October 25, 1927– Barbara Cook. The Husband isn’t quite the musical theatre aficionado that I am, but he does have a theatre background & he is a gay man of a certain age & he has excellent taste. In NYC, on a beautiful 1998 October evening, it wasn’t too difficult to pull him into my agenda of seeing Hedwig & The Angry Inch downtown & then hightailing to the Upper Eastside to catch a late night show with one of my most favorite performers, Barbara Cook, doing her cabaret act at The Carlyle. It was our 19th anniversary & we had seen Cook at the same venue on our 16th. I was hoping for a new tradition. To see one of my favorite performers in that tiny venue, just inches away & to listen to that gorgeous, august soprano doing the best music of the past century, & sharing it all with the man that I love.
To fans of musical theater, cabaret, or just superb singing, Tony & Grammy winner Cook has given 2 lifetimes’ worth of happiness. In the 1950s & 1960s, Cook originated the leading roles in many of the best musicals including Candide (1956), She Loves Me (1963) & The Music Man (1957). Among many other achievements, she is possibly the greatest interpreter of the music of Stephen Sondheim.
Much loved by gay people, Cook even starred in a Broadway musical titled The Gay Life (1961). She is also the mother of an out & proud gay son, 56 year old LA based actor/ teacher/ vocal coach Adam LeGrant. She speaks movingly of their experience together with the same warm openness that she brings to her songs. Cook:
“When he told me he was gay, I laughed. I laughed! Because it was the farthest thing from my mind. He said: `Mom, I’m not kidding.’ It was like a thunderbolt, & I was very upset. The family & the grandchildren & all that stuff bothered me. But more than that, here was this person whom I thought I knew so well, & here was this enormous part of his life that I knew nothing about. I felt as if I didn’t know my own son. I was very upset, not so much at the time, because I was in shock, & I also didn’t want to make Adam feel bad. Then I went into a kind of depression & really, really cried for 5 days & mourned the son I thought I’d had. On about the fifth day of that, I said to myself: What the hell is going on?”
“I’ve always felt that I was not a part of the mainstream of life. I don’t know what the hell I mean by that, but it’s the only way I know how to put it. When I had a son it seemed to connect me more to the mainstream. When Adam told me that he was gay, I felt, I’m no longer a part of the mainstream. Then my next thought was: my son is not here to make me feel comfortable. He’s here to be the fullest person he can be & what I have to do is help him fulfill himself as much as I can. When that came to me, the whole thing lifted. I love him so much. I loved him then, & I love him now. & I like him…that’s the thing.”
Cook has been involved with PFLAG (Parents, Families & Friends Of Lesbians & Gays) for a long time:
“What I will never, never be able to understand is how a family or a mother or father could ever be able to turn their backs on a child because of homosexuality, & do that to themselves, much less to their children. I can’t understand how anyone could come to that.”

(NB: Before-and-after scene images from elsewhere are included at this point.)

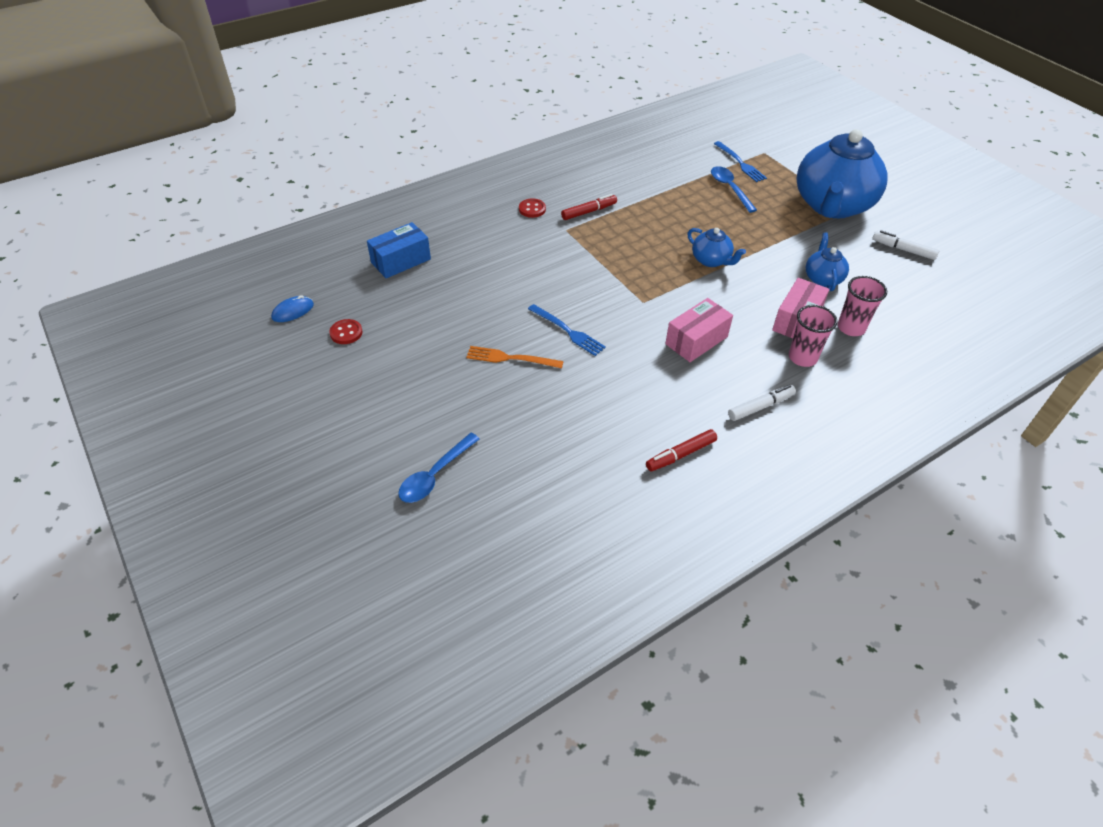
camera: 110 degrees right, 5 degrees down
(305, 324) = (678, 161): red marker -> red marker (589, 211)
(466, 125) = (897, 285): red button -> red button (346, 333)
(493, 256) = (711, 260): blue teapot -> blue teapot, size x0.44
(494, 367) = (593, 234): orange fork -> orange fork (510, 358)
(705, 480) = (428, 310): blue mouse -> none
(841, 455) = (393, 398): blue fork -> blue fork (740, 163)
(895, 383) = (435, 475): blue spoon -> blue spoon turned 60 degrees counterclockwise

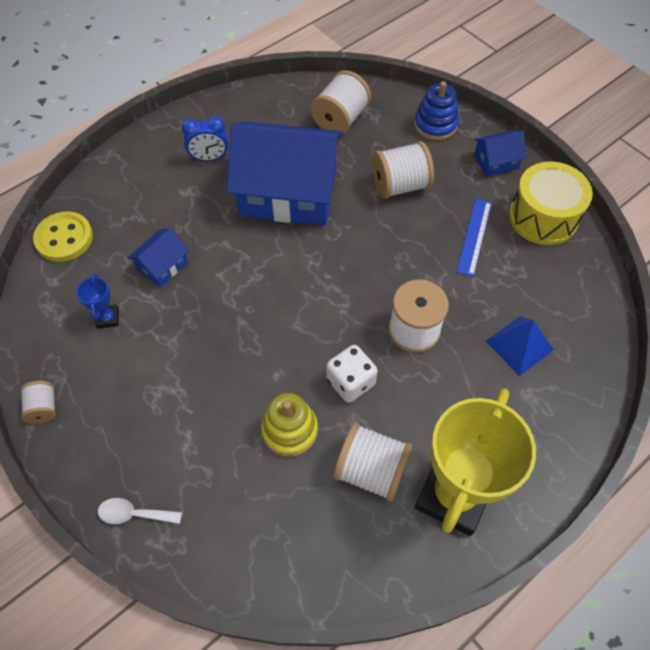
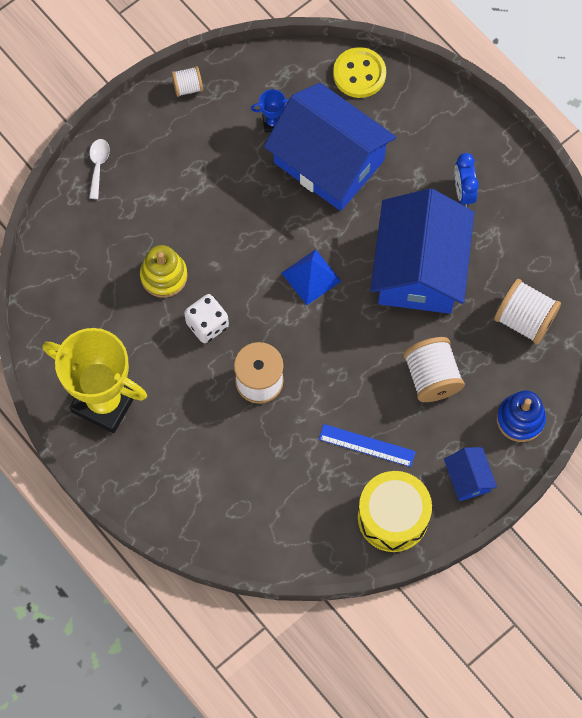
camera: 90 degrees right, 10 degrees up
(162, 266) = (328, 161): blue house -> blue house, size x2.33
(371, 470) = (127, 339): white spool -> none
(519, 345) = (242, 473): blue pyramid -> blue pyramid (311, 277)

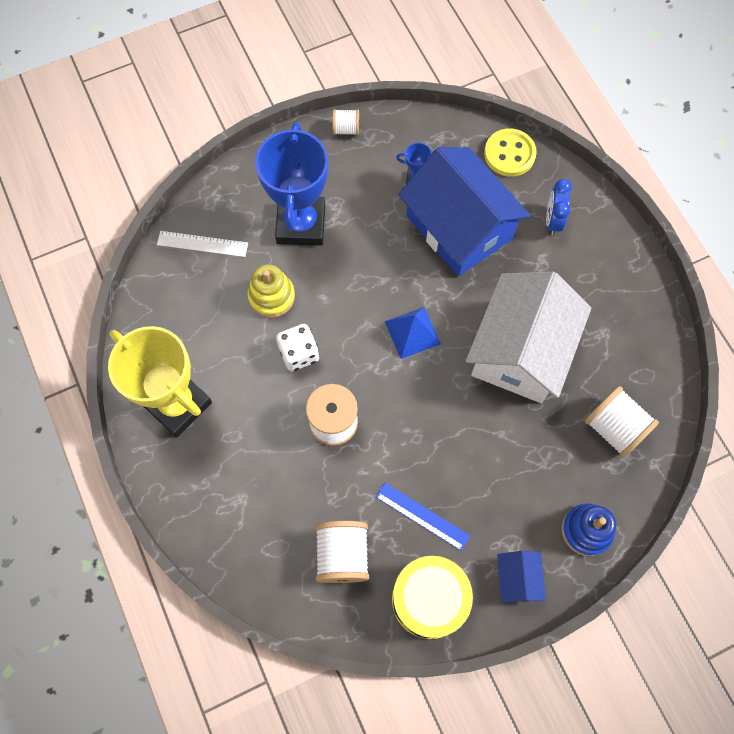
camera: 15 degrees right, 0 degrees up
(78, 240) = (202, 244): none -> white ruler
(98, 165) = (242, 180): white spoon -> none
(171, 197) = (301, 224): none -> blue trophy
(419, 268) = (520, 350): blue house -> white house
(432, 377) = (506, 463): white spool -> white spool (342, 555)
(463, 192) = (582, 287): blue clock -> blue clock (552, 220)

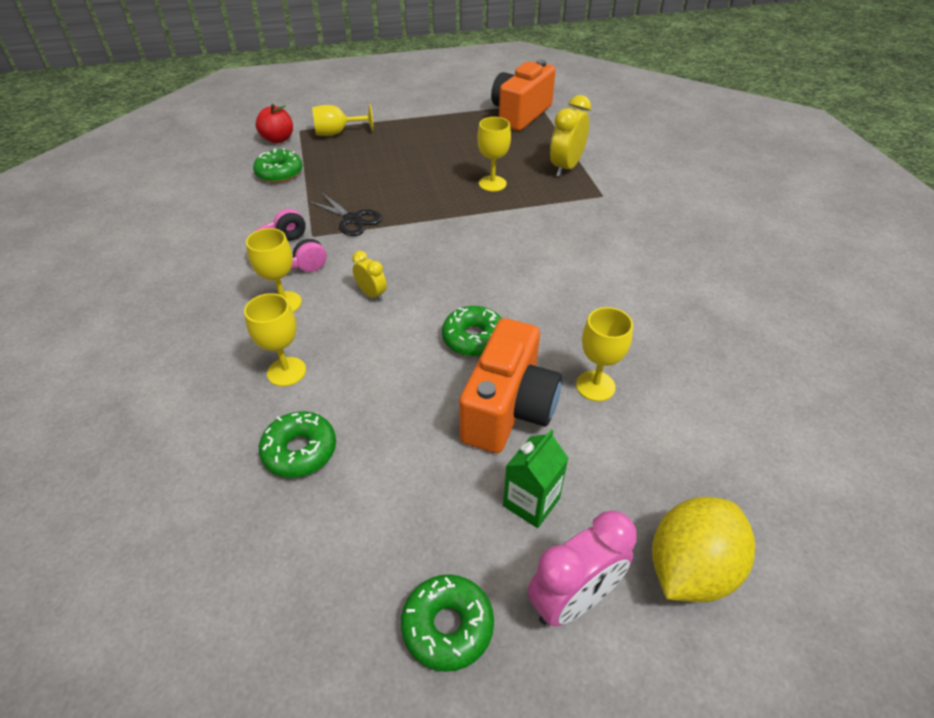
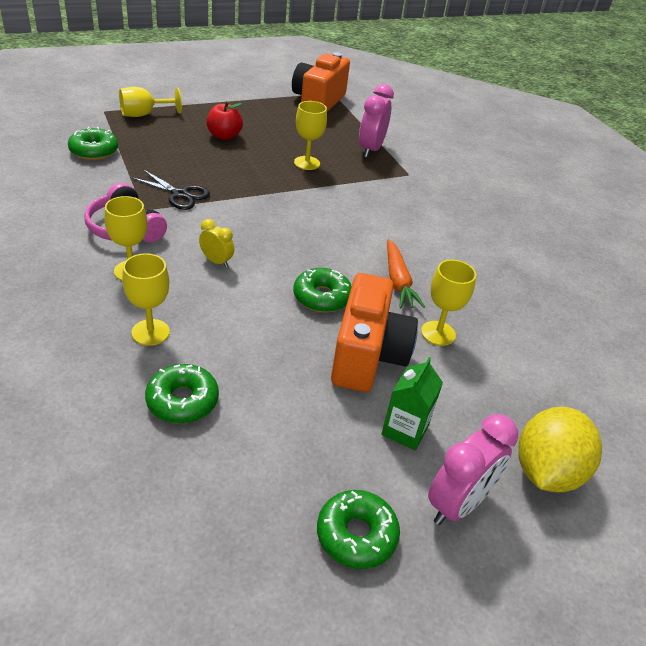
camera: 15 degrees left, 5 degrees down
(278, 139) = (84, 119): red apple -> red apple (224, 136)
(563, 321) = (398, 281): none -> orange carrot
(565, 167) = (370, 149): yellow clock -> pink clock

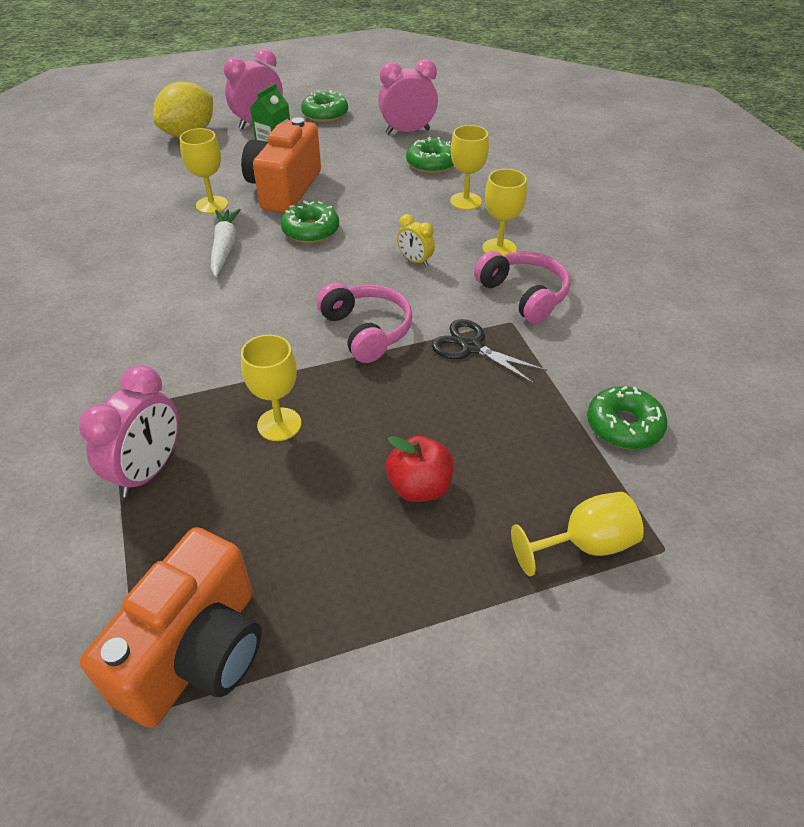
camera: 170 degrees left, 5 degrees up
(211, 481) = (407, 131): none -> pink clock
(258, 208) = (367, 330): none -> pink headphones
(398, 281) = (225, 247): orange carrot -> white carrot

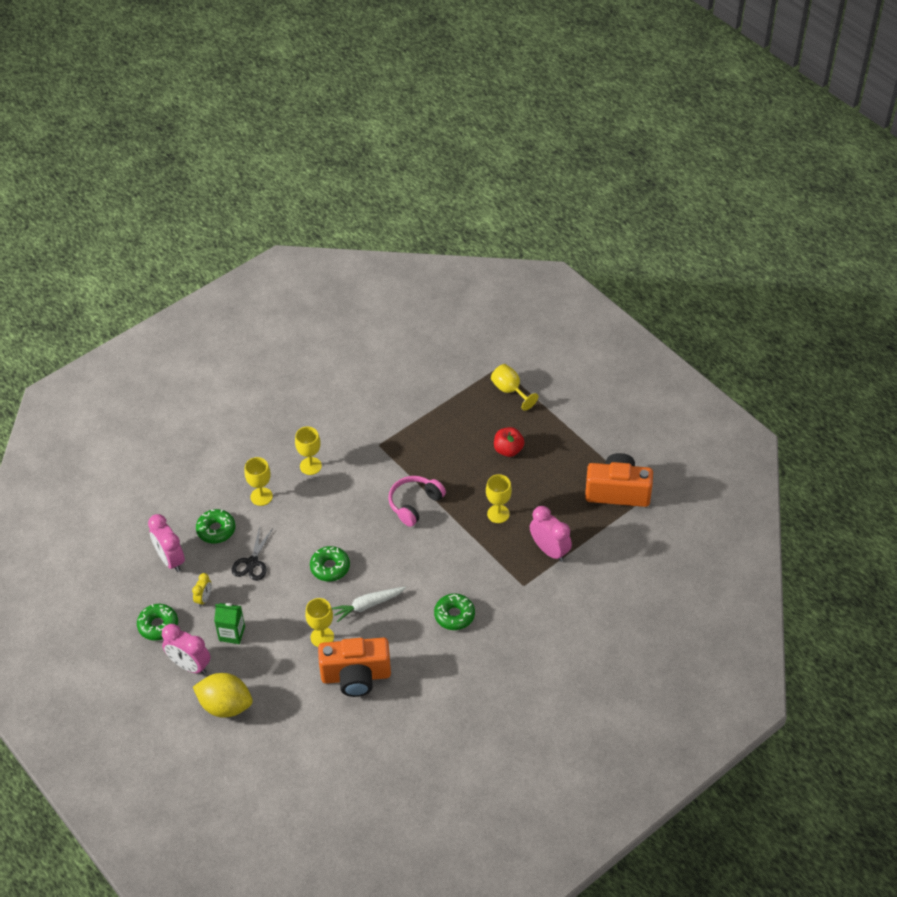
camera: 110 degrees left, 5 degrees up
(149, 471) = (549, 550): pink clock -> pink clock turned 45 degrees clockwise
(284, 189) = (285, 603): orange camera -> orange camera (356, 676)
(415, 261) = (341, 502): yellow clock -> yellow clock (204, 599)
(471, 347) = (407, 456): black scissors -> black scissors (252, 563)
(524, 295) = (352, 444): pink headphones -> none
(624, 426) = (436, 388): green donut -> green donut (454, 615)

Cook is candid about her struggles with depression, weight, alcohol, & the disappointments of show biz.
As a youngster, I was the ultimate little musical theatre fanatic. I had every Original Cast album of every musical, with a specialty in obscure shows & the flops. Among that collection were shows that had featured Barbara Cook: Flahooley (1951), Plain & Fancy (1955), The Grass Harp (1971); plus hit revivals of classics Show Boat, Carousel, & The King And I. My personal favorite of her many hits is the perfect bon-bon of a musical She Loves Me (1963).
In the 1970s, I was firmly a fan before Cook resurrected her career with a successful turn doing cabaret & concerts. In the summer of 1975, her Barbara Cook At Carnegie Hall concert album was my most played record.
I was so excited about the first time I saw Cook live. I was a 21 year old college student in LA in 1975. In line to see her cabaret act, I sent Cook a note backstage at Studio One, a gay disco in West Hollywood. My missive explained that was I a huge fan, that her concert album was the soundtrack to my life at that moment & that my date for the evening was not a fan of standards or show tunes, but a rock n’ roller that had been won over by the repeated listening of her album while in my company, explaining that she had won over a Led Zeppelin fan with her resplendent interpretations of pop & Broadway & standards.
I was more than a little shocked when a clip-board holding staff member of Studio One, asked those in line: “Stephen? Stephen? Would you come with me? Ms. Cook would like to speak to you”. I was ushered into the tiniest of dressing rooms, where I was treated to a meet & greet with one the most perfect virtuoso performers of the popular song. Cook told me had a real laugh reading my note, What must she have made of me, this young, gushing, saucer eyed fan sporting a big red afro?
Cook received a Kennedy Center Honor in 2011. She continues to give concerts. Her singing has not declined, but it has changed, mellowed & even has more weight & emotional depth.